Thursday February 27 2020


By Karoli Ssemogerere

There is a small sigh of relief after Uganda and Rwanda held talks to ease tensions in their frosty relations. The post-border situation has left the local population in greater Kabale and Ntungamo districts anxious about loss of markets for primary and unprocessed foodstuffs.

Uganda is a “low-cost producer” so the human cost of production is negligible. Uganda can deliver most agricultural merchandise at very low prices regardless of distance. Produce can easily reach Eastern DR Congo, without a dent in profitability.

The Kenyans are also unhappy with their erstwhile neighbour Uganda, whom they think are dumping milk, a misuse of the term as dairy production by nature, relies on subsidised inputs, which most farmers cannot afford. Ugandans consume very little milk and beef per capita. In the case of Tanzania, the markets in Rwanda and Kenya do not exist.

There is some positive news coming up. The reconstitution of the Government of South Sudan may revive the fortunes of north-south trade. Government has been in court battling claims from traders suing for compensation for trading losses caused by the Sudanese wrapping up their merchandise without cause.

The DRC, one of the two guarantors of the Uganda-Rwanda fragile peace, has not yet brought something tangible after a high level presidential visit. DRC is waiting for bigger fish, and internally political events dictate a certain distance from Uganda.

There are a number of issues between former president Joseph Kabila and the current regime. Mr Kabila’s party controls Parliament, but strongmen of the former regime are getting a feel of being out of power even though officially, their former boss has settled in his role, a massive estate in the environs of Kinshasa, which is basically a lifestyle estate or mini-State within a State. DRC is intriguing, a harsh combination of wealth and threadbare poverty at the same time.


Business even at a higher level, is conducted using petty trade level.

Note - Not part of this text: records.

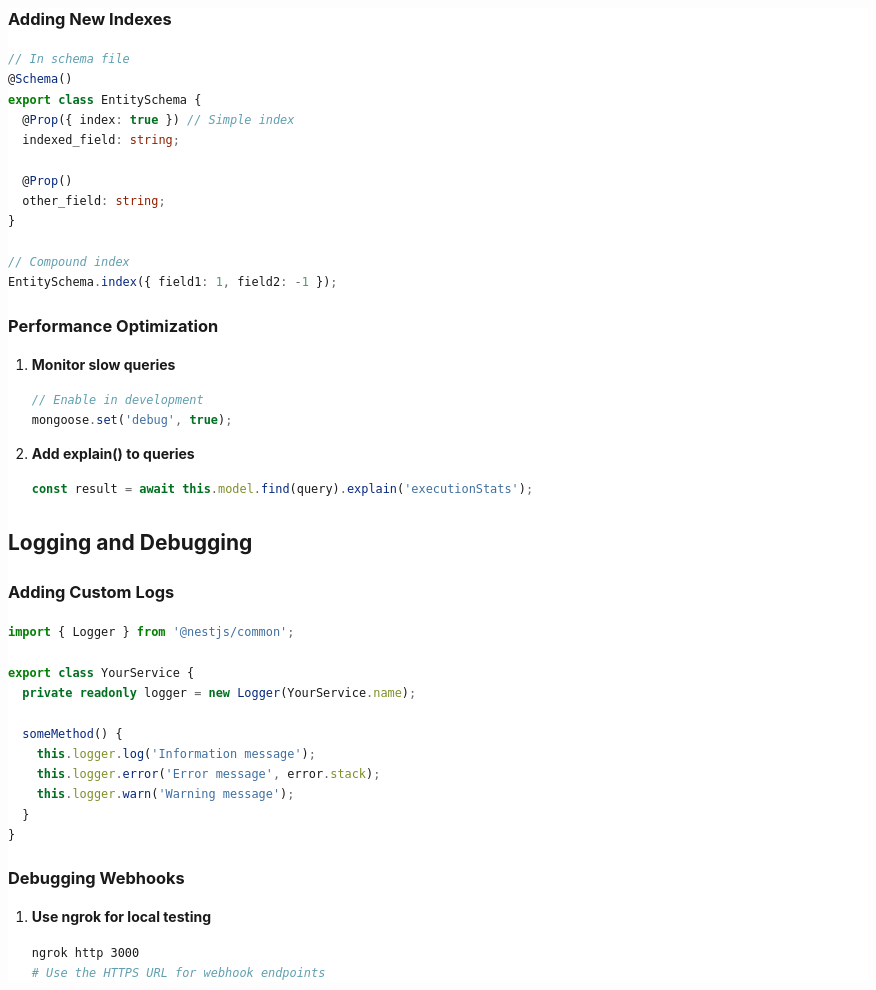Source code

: ### Adding New Indexes

```typescript
// In schema file
@Schema()
export class EntitySchema {
  @Prop({ index: true }) // Simple index
  indexed_field: string;
  
  @Prop()
  other_field: string;
}

// Compound index
EntitySchema.index({ field1: 1, field2: -1 });
```

### Performance Optimization

1. **Monitor slow queries**
   ```javascript
   // Enable in development
   mongoose.set('debug', true);
   ```

2. **Add explain() to queries**
   ```typescript
   const result = await this.model.find(query).explain('executionStats');
   ```

## Logging and Debugging

### Adding Custom Logs

```typescript
import { Logger } from '@nestjs/common';

export class YourService {
  private readonly logger = new Logger(YourService.name);
  
  someMethod() {
    this.logger.log('Information message');
    this.logger.error('Error message', error.stack);
    this.logger.warn('Warning message');
  }
}
```

### Debugging Webhooks

1. **Use ngrok for local testing**
   ```bash
   ngrok http 3000
   # Use the HTTPS URL for webhook endpoints
   ```
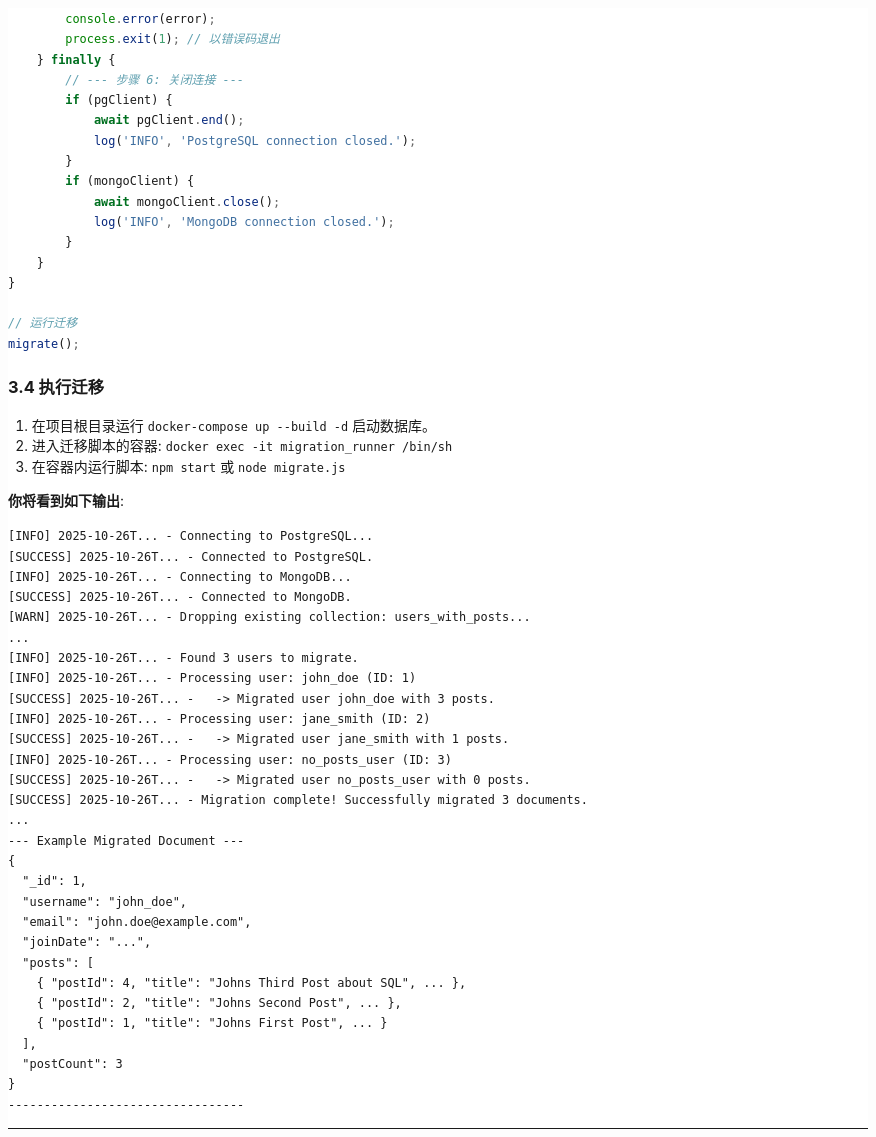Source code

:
 ```javascript
        console.error(error);
        process.exit(1); // 以错误码退出
    } finally {
        // --- 步骤 6: 关闭连接 ---
        if (pgClient) {
            await pgClient.end();
            log('INFO', 'PostgreSQL connection closed.');
        }
        if (mongoClient) {
            await mongoClient.close();
            log('INFO', 'MongoDB connection closed.');
        }
    }
}

// 运行迁移
migrate();
```

### 3.4 执行迁移

1.  在项目根目录运行 `docker-compose up --build -d` 启动数据库。
2.  进入迁移脚本的容器: `docker exec -it migration_runner /bin/sh`
3.  在容器内运行脚本: `npm start` 或 `node migrate.js`

**你将看到如下输出**:
```
[INFO] 2025-10-26T... - Connecting to PostgreSQL...
[SUCCESS] 2025-10-26T... - Connected to PostgreSQL.
[INFO] 2025-10-26T... - Connecting to MongoDB...
[SUCCESS] 2025-10-26T... - Connected to MongoDB.
[WARN] 2025-10-26T... - Dropping existing collection: users_with_posts...
...
[INFO] 2025-10-26T... - Found 3 users to migrate.
[INFO] 2025-10-26T... - Processing user: john_doe (ID: 1)
[SUCCESS] 2025-10-26T... -   -> Migrated user john_doe with 3 posts.
[INFO] 2025-10-26T... - Processing user: jane_smith (ID: 2)
[SUCCESS] 2025-10-26T... -   -> Migrated user jane_smith with 1 posts.
[INFO] 2025-10-26T... - Processing user: no_posts_user (ID: 3)
[SUCCESS] 2025-10-26T... -   -> Migrated user no_posts_user with 0 posts.
[SUCCESS] 2025-10-26T... - Migration complete! Successfully migrated 3 documents.
...
--- Example Migrated Document ---
{
  "_id": 1,
  "username": "john_doe",
  "email": "john.doe@example.com",
  "joinDate": "...",
  "posts": [
    { "postId": 4, "title": "Johns Third Post about SQL", ... },
    { "postId": 2, "title": "Johns Second Post", ... },
    { "postId": 1, "title": "Johns First Post", ... }
  ],
  "postCount": 3
}
---------------------------------
```

---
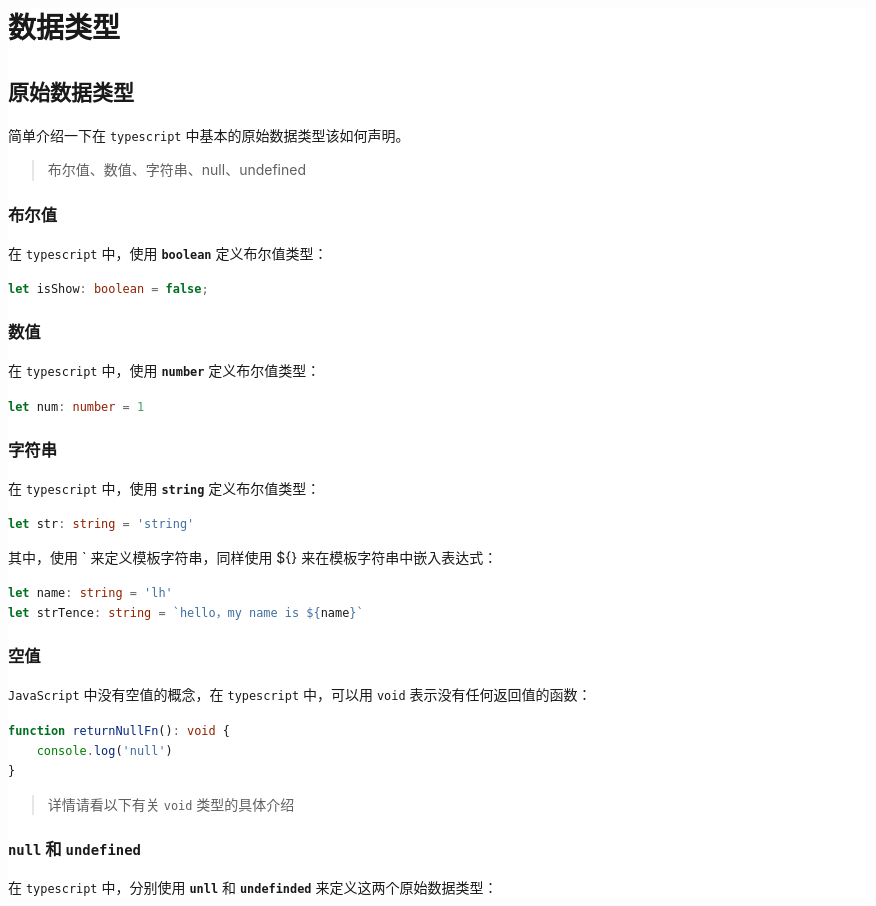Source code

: # 数据类型

## 原始数据类型

简单介绍一下在 `typescript` 中基本的原始数据类型该如何声明。

> 布尔值、数值、字符串、null、undefined

### 布尔值

在 `typescript` 中，使用 **`boolean`** 定义布尔值类型：

```typescript
let isShow: boolean = false;
```

### 数值

在 `typescript` 中，使用 **`number`** 定义布尔值类型：

```typescript
let num: number = 1
```

### 字符串

在 `typescript` 中，使用 **`string`** 定义布尔值类型：

```typescript
let str: string = 'string'
```

其中，使用  ` 来定义模板字符串，同样使用 ${} 来在模板字符串中嵌入表达式：

```typescript
let name: string = 'lh'
let strTence: string = `hello，my name is ${name}`
```

### 空值

`JavaScript` 中没有空值的概念，在 `typescript` 中，可以用 `void` 表示没有任何返回值的函数：

```typescript
function returnNullFn(): void {
    console.log('null')
}
```



> 详情请看以下有关 `void` 类型的具体介绍 

### `null` 和 `undefined`

在 `typescript` 中，分别使用 **`unll`** 和 **`undefinded`** 来定义这两个原始数据类型：
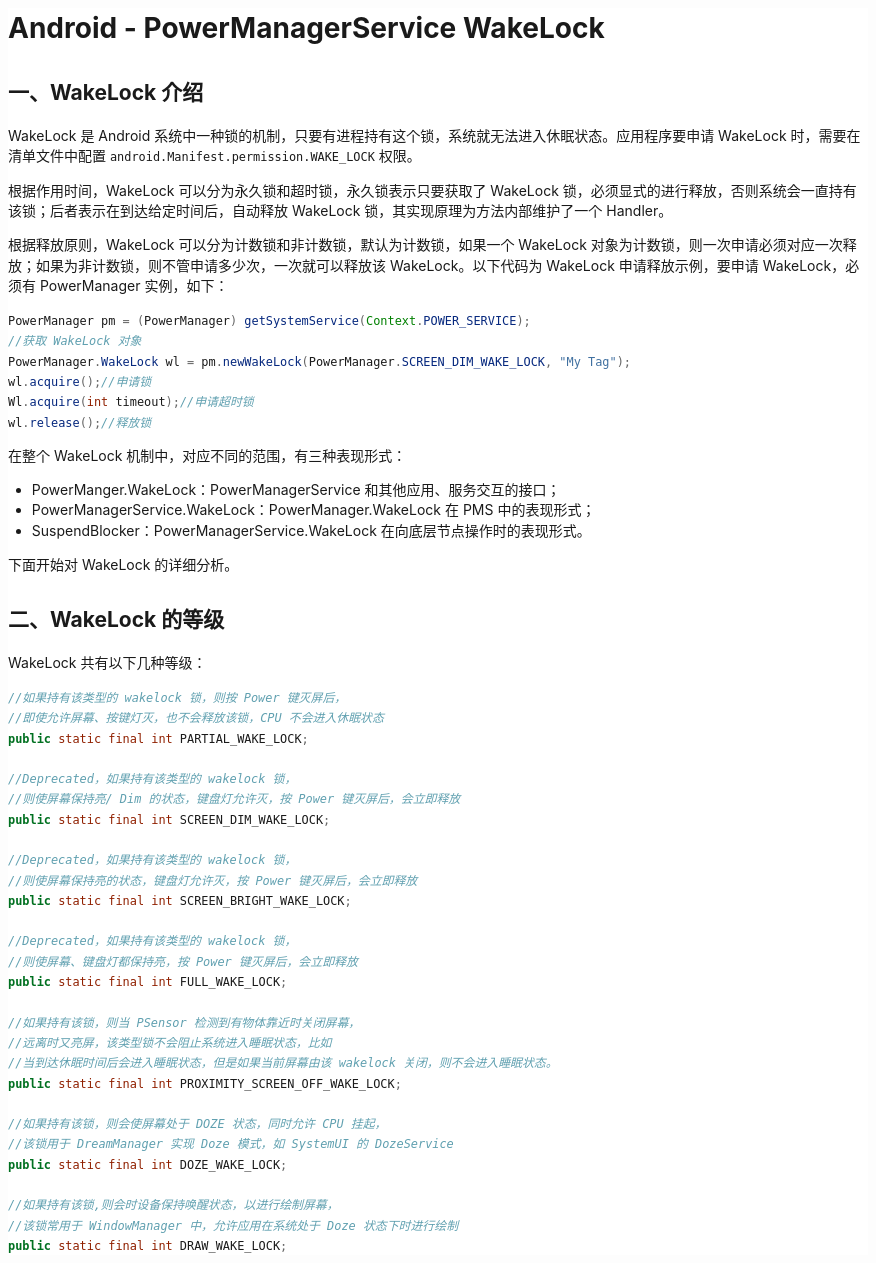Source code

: # Android - PowerManagerService WakeLock

## 一、WakeLock 介绍


WakeLock 是 Android 系统中一种锁的机制，只要有进程持有这个锁，系统就无法进入休眠状态。应用程序要申请 WakeLock 时，需要在清单文件中配置 `android.Manifest.permission.WAKE_LOCK` 权限。

根据作用时间，WakeLock 可以分为永久锁和超时锁，永久锁表示只要获取了 WakeLock 锁，必须显式的进行释放，否则系统会一直持有该锁；后者表示在到达给定时间后，自动释放 WakeLock 锁，其实现原理为方法内部维护了一个 Handler。

根据释放原则，WakeLock 可以分为计数锁和非计数锁，默认为计数锁，如果一个 WakeLock 对象为计数锁，则一次申请必须对应一次释放；如果为非计数锁，则不管申请多少次，一次就可以释放该 WakeLock。以下代码为 WakeLock 申请释放示例，要申请 WakeLock，必须有 PowerManager 实例，如下：

```Java
PowerManager pm = (PowerManager) getSystemService(Context.POWER_SERVICE);
//获取 WakeLock 对象
PowerManager.WakeLock wl = pm.newWakeLock(PowerManager.SCREEN_DIM_WAKE_LOCK, "My Tag");
wl.acquire();//申请锁
Wl.acquire(int timeout);//申请超时锁
wl.release();//释放锁
```

在整个 WakeLock 机制中，对应不同的范围，有三种表现形式：

- PowerManger.WakeLock：PowerManagerService 和其他应用、服务交互的接口；
- PowerManagerService.WakeLock：PowerManager.WakeLock 在 PMS 中的表现形式；
- SuspendBlocker：PowerManagerService.WakeLock 在向底层节点操作时的表现形式。

下面开始对 WakeLock 的详细分析。

## 二、WakeLock 的等级

WakeLock 共有以下几种等级：

```Java
//如果持有该类型的 wakelock 锁，则按 Power 键灭屏后，
//即使允许屏幕、按键灯灭，也不会释放该锁，CPU 不会进入休眠状态
public static final int PARTIAL_WAKE_LOCK;

//Deprecated，如果持有该类型的 wakelock 锁，
//则使屏幕保持亮/ Dim 的状态，键盘灯允许灭，按 Power 键灭屏后，会立即释放
public static final int SCREEN_DIM_WAKE_LOCK;

//Deprecated，如果持有该类型的 wakelock 锁，
//则使屏幕保持亮的状态，键盘灯允许灭，按 Power 键灭屏后，会立即释放
public static final int SCREEN_BRIGHT_WAKE_LOCK;

//Deprecated，如果持有该类型的 wakelock 锁，
//则使屏幕、键盘灯都保持亮，按 Power 键灭屏后，会立即释放
public static final int FULL_WAKE_LOCK;

//如果持有该锁，则当 PSensor 检测到有物体靠近时关闭屏幕，
//远离时又亮屏，该类型锁不会阻止系统进入睡眠状态，比如
//当到达休眠时间后会进入睡眠状态，但是如果当前屏幕由该 wakelock 关闭，则不会进入睡眠状态。
public static final int PROXIMITY_SCREEN_OFF_WAKE_LOCK;

//如果持有该锁，则会使屏幕处于 DOZE 状态，同时允许 CPU 挂起，
//该锁用于 DreamManager 实现 Doze 模式，如 SystemUI 的 DozeService
public static final int DOZE_WAKE_LOCK;

//如果持有该锁,则会时设备保持唤醒状态，以进行绘制屏幕，
//该锁常用于 WindowManager 中，允许应用在系统处于 Doze 状态下时进行绘制
public static final int DRAW_WAKE_LOCK;
```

Businessmen complain of being fleeced nonstop and are waiting for their respective governments to set up mechanisms to resolve and enforce settlement of business disputes.

Government is trying to enter into more restrictive markets like SADCC. Uganda is proposing to sell maize to drought-stricken Zambia. Malawi may also be a candidate for relief food which is readily available in Uganda. The war on illegal fishing has politicians up in arms against impounding of illegal fishing gear a conditioned but wrong response.

Uganda still has plenty of animal protein thanks to cheap domestic fish. The recovery of fish stocks may as yet revive fish exports to the EU.
Fishing wrangles on the lake are a symptom of Uganda’s biggest economic problem, unemployment. Some of the biggest fishing armadas are operated by communities which don’t touch any major water bodies.

It’s not uncommon to find fishermen from Isingiro catching fish in Kalangala. The Iteso rank very high in fishing agility. Ugandans have notoriously conservative palates, but are surrounded by neighbours who eat raw, young and immature fish. This is why enforcement and impounding of illegal catch can only moderate the problem.

The second biggest economic problem is a gradual acceptance that production decision for oil is not likely until 2025 at earliest. The tangling with Tullow Oil has left Uganda’s economic credibility dented.
The browning of coffee receipts like fish is a major political problem.

It won’t be very wise to start campaigns with the current, state of the market. Farmers need stabilization funds to cover the cost of production and mitigate price risk. Images of farmers uprooting coffee trees are not what the government needs at this time.